_WHAT THE TASK REQUIRES_. For the entries below, count the lines that contain the word "datasets" and reply with that number only.
--------------------------------------------------
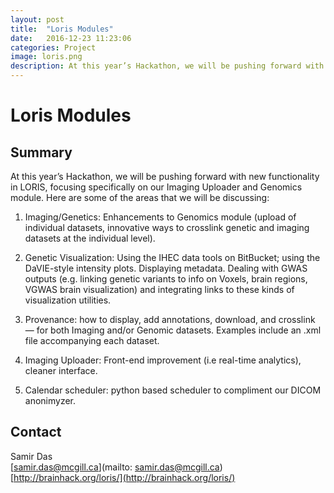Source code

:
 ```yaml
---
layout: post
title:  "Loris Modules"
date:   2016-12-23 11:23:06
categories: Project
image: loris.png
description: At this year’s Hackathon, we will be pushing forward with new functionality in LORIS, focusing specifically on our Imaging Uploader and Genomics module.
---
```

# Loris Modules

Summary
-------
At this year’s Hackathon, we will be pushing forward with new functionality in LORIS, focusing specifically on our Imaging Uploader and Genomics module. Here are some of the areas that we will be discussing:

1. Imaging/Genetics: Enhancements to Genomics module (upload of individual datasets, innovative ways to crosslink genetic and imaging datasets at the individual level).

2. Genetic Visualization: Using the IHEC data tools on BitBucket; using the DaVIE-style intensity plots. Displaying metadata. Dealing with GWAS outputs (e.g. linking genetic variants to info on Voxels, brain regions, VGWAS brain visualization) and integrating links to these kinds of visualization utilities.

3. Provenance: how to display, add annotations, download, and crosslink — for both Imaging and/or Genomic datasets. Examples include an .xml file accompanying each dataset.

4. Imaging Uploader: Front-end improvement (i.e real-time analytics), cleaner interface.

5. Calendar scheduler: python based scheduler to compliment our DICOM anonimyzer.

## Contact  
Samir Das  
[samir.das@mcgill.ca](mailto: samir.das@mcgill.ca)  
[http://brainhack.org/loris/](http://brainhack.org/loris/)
--------------------------------------------------
_REPLY_. 2